What is Confessional Poetry?

The confessional poetry is something that poets of the fifties like Robert Lowell and John Berryman had developed; but it reached its climax with Anne Sexton. Confessional mode of poetry is also defined as the poetry of 'I' centering on the extremes of the psyche, taboo issues, mental illness, sexuality, and even suicide.

Robert Lowell's Life Studies entitled as the "Poetry as Confession", John Berryman’s Dream Songs and Snodgrass’ Heart's Needle, Anne Sexton in All My Pretty Ones (1962) and Sylvia Plath in Ariel (1966) are some of the milestones of the confessional poetry in American Literature. Such poetry broke away from modernism's dedication to the impersonality and reopened poetry to intense self-exploration and frank revelation of personal experiences. Some legends of confessional poetry are: Robert Lowell, Sylvia Plath, John Berryman, Anne Sexton, Allen Ginsberg and Snodgrass.
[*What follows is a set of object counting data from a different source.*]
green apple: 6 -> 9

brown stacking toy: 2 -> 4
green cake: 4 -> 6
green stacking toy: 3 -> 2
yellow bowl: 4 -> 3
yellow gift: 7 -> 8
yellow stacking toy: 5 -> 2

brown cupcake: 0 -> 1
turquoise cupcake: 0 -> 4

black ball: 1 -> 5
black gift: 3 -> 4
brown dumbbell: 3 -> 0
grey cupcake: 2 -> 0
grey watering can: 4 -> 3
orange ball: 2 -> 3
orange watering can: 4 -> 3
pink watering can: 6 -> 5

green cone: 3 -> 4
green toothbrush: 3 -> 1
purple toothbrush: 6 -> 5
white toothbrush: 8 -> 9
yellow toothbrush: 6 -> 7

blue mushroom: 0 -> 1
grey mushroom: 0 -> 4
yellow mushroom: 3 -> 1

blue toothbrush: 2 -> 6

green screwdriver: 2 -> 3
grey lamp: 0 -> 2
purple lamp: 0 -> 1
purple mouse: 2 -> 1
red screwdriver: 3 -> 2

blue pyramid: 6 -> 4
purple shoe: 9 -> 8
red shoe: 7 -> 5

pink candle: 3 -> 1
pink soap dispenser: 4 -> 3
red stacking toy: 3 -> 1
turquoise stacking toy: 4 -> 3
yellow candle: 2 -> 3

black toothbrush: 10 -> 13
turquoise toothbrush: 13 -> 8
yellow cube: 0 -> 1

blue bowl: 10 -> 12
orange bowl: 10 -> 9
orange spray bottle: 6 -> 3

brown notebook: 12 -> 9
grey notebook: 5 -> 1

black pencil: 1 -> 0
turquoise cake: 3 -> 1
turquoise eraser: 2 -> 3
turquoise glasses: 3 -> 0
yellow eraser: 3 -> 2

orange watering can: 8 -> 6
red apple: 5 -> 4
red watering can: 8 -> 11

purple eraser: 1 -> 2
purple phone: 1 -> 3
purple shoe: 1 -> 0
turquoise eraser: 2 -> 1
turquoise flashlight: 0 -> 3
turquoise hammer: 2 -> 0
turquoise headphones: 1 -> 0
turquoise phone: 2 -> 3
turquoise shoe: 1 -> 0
Although the early confessional poets rarely used their poetry to explore political issues, their investigations of how personal identity is constructed laid the ground for a more open political poetry that emerged in America in the late 1950s. The confessional poets also became the first generation to teach the writing of poetry in America. As instructors at some of the earliest poetry workshops, they developed poetry as a subject at a number of American colleges and universities. Some of Lowell's poetry students used his confessional techniques for even more intense and unsettling self-examinations - especially Anne Sexton in All My Pretty Ones (1962) and Sylvia Plath in Ariel (1966). Steeped in Freudian analysis and imagery, these poems tracked psychological breakdowns; and a number of the confessional poets, including Sexton and Plath, took their own lives. Their poetry explored tortured family relationships and examined the female psyche, the female body, and the dynamics of mother-daughter interactions. Sexton's and Plath's poetry influenced the development of feminist poetry - poetry by women that questioned the traditional roles society assigned to females. Confessional poetry in general served as a counterforce to the prevailing mood of the country in the 1950s and 1960s, when the family was presented in the mass media as the source of stability and happiness.